With 400,000 field agents in the U.S. West said another growth avenue opening up in the coming months is an international expansion into Australia, Canada, Denmark, Norway, Sweden and the United Kingdom. Beyond that he expects to move into Mexico, South America and Southeast Asia.
“Several of our largest clients (Unilever, GE, Hershey & Procter & Gamble) have global operations and we will be taking on more international work with them as well as growing our organic business,” West said.
West said Field Agent will remain focused on its core business which includes mobile shopper marketing research via crowdsourcing in real time for the retail and supplier community, and the new expansion of a “do it yourself” model for small and micro businesses.
He said one of the toughest challenges is staying focused on the sweet spot that has proven to fill a data niche since the first day of the company’s operation.
“We have turned down capital offers from firms that would have required us to relocate to Palo Alto, Calif. We chose Fayetteville and this region for our business because of the expansive supplier community here. There really is no other place like it,” West said.

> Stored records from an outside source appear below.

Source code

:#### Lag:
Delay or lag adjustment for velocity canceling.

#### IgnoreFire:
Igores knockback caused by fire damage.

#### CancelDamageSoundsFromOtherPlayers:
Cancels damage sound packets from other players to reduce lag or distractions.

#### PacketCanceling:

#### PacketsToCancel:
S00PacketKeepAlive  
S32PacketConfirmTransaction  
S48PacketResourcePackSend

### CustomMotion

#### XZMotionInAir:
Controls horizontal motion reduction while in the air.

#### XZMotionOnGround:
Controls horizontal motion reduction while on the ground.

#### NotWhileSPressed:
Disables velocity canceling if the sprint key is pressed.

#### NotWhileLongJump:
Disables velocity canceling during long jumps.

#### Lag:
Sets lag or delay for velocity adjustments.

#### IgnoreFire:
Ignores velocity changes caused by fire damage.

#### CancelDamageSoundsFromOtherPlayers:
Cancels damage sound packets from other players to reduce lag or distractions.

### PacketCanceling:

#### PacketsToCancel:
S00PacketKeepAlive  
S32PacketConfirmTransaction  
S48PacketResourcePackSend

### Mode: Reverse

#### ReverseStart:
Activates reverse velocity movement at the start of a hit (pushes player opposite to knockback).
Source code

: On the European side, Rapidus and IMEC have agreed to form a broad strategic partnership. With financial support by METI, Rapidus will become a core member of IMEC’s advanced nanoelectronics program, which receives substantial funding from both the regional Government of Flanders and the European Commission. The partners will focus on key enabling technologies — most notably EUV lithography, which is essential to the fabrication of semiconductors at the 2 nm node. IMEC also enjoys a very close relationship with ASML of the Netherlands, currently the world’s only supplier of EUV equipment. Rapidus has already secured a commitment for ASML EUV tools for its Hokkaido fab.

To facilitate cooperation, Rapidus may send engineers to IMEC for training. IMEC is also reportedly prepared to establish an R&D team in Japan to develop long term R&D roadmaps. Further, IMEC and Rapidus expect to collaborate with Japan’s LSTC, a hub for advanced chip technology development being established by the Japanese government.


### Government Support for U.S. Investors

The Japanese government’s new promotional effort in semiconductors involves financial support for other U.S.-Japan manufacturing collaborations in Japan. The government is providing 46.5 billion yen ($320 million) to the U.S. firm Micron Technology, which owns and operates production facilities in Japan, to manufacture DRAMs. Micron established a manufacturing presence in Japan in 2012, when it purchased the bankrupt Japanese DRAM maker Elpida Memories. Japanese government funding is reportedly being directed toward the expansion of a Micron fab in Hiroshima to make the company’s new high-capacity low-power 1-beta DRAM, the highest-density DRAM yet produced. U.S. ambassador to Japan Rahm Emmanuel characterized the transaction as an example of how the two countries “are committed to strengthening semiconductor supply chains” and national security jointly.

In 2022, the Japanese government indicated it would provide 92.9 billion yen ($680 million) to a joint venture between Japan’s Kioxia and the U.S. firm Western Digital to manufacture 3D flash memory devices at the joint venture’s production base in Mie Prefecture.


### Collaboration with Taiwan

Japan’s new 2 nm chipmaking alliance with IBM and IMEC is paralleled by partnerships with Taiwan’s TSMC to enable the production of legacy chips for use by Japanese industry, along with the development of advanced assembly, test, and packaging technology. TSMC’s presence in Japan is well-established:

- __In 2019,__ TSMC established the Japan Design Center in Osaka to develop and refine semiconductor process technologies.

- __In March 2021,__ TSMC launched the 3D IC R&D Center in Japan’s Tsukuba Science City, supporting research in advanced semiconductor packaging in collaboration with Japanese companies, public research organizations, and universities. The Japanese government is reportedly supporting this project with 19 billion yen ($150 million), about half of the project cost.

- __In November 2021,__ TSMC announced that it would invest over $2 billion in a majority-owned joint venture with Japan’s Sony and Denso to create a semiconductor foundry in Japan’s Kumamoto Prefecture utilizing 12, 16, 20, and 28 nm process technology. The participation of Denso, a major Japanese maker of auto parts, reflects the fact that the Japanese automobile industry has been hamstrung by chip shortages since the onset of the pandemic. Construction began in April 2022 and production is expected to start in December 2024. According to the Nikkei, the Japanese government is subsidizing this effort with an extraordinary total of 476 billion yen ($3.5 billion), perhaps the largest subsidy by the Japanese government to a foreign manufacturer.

He believes in the next few years the company could be purchased by a larger agency. West said that would be appealing if it could operate as its own subsidiary.
DIY MODEL, PRIVACY ISSUES
Sarah Daigle Scott was hired in March to help Field Agent set up and launch a do it yourself (DIY) model outside the retail/CPG sector. It's now in beta testing. Scott said she has a real estate firm and some small businesses testing it.
“It’s a way for small businesses to check out our their competition, or just verify that certain things are done,” Scott said. “The possibilities seem almost endless at this point with the number of businesses that could benefit from the type of data we can help them source through our expansive agent base. ... This model is affordable for companies of all sizes and can relay the type of data that at one time only the largest companies could afford to access.”
West said there are jobs that Field Agent has turned down.
“We are careful not to interfere with military bases and we don’t help folks spy on one another,” he said.
West said a private investigator wanted to use agents to cruise through hotel parking lots and take photos of license plates. The PI told West he was trying to help a lady find out if her husband was cheating. West said protecting one’s privacy is important and respectfully declined the work.
Scott admitted that no one gets rich being a field agent, but it does pay real cash for quick and easy jobs. It also provides valuable real-time feedback for companies with answers to whatever questions they choose to ask.